◆ WHAT TO WORK ON
Turn every line of the data below into a numbered list, leaving out any blank lines.

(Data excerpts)

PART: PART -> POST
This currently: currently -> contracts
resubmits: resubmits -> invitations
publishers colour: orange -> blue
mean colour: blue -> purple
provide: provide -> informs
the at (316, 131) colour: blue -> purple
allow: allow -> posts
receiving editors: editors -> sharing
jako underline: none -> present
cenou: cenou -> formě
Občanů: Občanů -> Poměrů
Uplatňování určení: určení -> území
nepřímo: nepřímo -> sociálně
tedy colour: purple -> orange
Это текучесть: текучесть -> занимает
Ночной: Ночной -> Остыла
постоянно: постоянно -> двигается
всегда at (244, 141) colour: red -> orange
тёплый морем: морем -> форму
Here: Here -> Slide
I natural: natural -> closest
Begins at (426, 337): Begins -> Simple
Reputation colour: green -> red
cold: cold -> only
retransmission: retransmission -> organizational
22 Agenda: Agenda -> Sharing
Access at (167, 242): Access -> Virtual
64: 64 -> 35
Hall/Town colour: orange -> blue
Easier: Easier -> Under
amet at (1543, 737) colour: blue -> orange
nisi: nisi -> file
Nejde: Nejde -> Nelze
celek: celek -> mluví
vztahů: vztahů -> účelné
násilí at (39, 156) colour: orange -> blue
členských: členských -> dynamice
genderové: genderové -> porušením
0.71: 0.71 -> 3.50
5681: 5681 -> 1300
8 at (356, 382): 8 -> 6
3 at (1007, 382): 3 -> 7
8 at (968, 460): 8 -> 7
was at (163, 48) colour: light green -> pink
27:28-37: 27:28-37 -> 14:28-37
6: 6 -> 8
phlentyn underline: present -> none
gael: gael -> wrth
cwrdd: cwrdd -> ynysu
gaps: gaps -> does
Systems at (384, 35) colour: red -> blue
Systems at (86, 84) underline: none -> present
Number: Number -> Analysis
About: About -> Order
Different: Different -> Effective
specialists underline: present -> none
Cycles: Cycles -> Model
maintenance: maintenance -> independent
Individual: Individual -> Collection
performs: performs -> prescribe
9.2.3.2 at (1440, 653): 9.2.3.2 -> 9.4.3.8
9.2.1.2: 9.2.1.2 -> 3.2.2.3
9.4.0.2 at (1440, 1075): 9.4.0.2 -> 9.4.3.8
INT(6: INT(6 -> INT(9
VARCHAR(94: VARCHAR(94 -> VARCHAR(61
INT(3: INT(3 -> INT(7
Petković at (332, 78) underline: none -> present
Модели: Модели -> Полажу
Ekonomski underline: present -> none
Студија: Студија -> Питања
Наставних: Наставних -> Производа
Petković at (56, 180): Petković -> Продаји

◆ TASK ANSWER
1. PART: PART -> POST
2. This currently: currently -> contracts
3. resubmits: resubmits -> invitations
4. publishers colour: orange -> blue
5. mean colour: blue -> purple
6. provide: provide -> informs
7. the at (316, 131) colour: blue -> purple
8. allow: allow -> posts
9. receiving editors: editors -> sharing
10. jako underline: none -> present
11. cenou: cenou -> formě
12. Občanů: Občanů -> Poměrů
13. Uplatňování určení: určení -> území
14. nepřímo: nepřímo -> sociálně
15. tedy colour: purple -> orange
16. Это текучесть: текучесть -> занимает
17. Ночной: Ночной -> Остыла
18. постоянно: постоянно -> двигается
19. всегда at (244, 141) colour: red -> orange
20. тёплый морем: морем -> форму
21. Here: Here -> Slide
22. I natural: natural -> closest
23. Begins at (426, 337): Begins -> Simple
24. Reputation colour: green -> red
25. cold: cold -> only
26. retransmission: retransmission -> organizational
27. 22 Agenda: Agenda -> Sharing
28. Access at (167, 242): Access -> Virtual
29. 64: 64 -> 35
30. Hall/Town colour: orange -> blue
31. Easier: Easier -> Under
32. amet at (1543, 737) colour: blue -> orange
33. nisi: nisi -> file
34. Nejde: Nejde -> Nelze
35. celek: celek -> mluví
36. vztahů: vztahů -> účelné
37. násilí at (39, 156) colour: orange -> blue
38. členských: členských -> dynamice
39. genderové: genderové -> porušením
40. 0.71: 0.71 -> 3.50
41. 5681: 5681 -> 1300
42. 8 at (356, 382): 8 -> 6
43. 3 at (1007, 382): 3 -> 7
44. 8 at (968, 460): 8 -> 7
45. was at (163, 48) colour: light green -> pink
46. 27:28-37: 27:28-37 -> 14:28-37
47. 6: 6 -> 8
48. phlentyn underline: present -> none
49. gael: gael -> wrth
50. cwrdd: cwrdd -> ynysu
51. gaps: gaps -> does
52. Systems at (384, 35) colour: red -> blue
53. Systems at (86, 84) underline: none -> present
54. Number: Number -> Analysis
55. About: About -> Order
56. Different: Different -> Effective
57. specialists underline: present -> none
58. Cycles: Cycles -> Model
59. maintenance: maintenance -> independent
60. Individual: Individual -> Collection
61. performs: performs -> prescribe
62. 9.2.3.2 at (1440, 653): 9.2.3.2 -> 9.4.3.8
63. 9.2.1.2: 9.2.1.2 -> 3.2.2.3
64. 9.4.0.2 at (1440, 1075): 9.4.0.2 -> 9.4.3.8
65. INT(6: INT(6 -> INT(9
66. VARCHAR(94: VARCHAR(94 -> VARCHAR(61
67. INT(3: INT(3 -> INT(7
68. Petković at (332, 78) underline: none -> present
69. Модели: Модели -> Полажу
70. Ekonomski underline: present -> none
71. Студија: Студија -> Питања
72. Наставних: Наставних -> Производа
73. Petković at (56, 180): Petković -> Продаји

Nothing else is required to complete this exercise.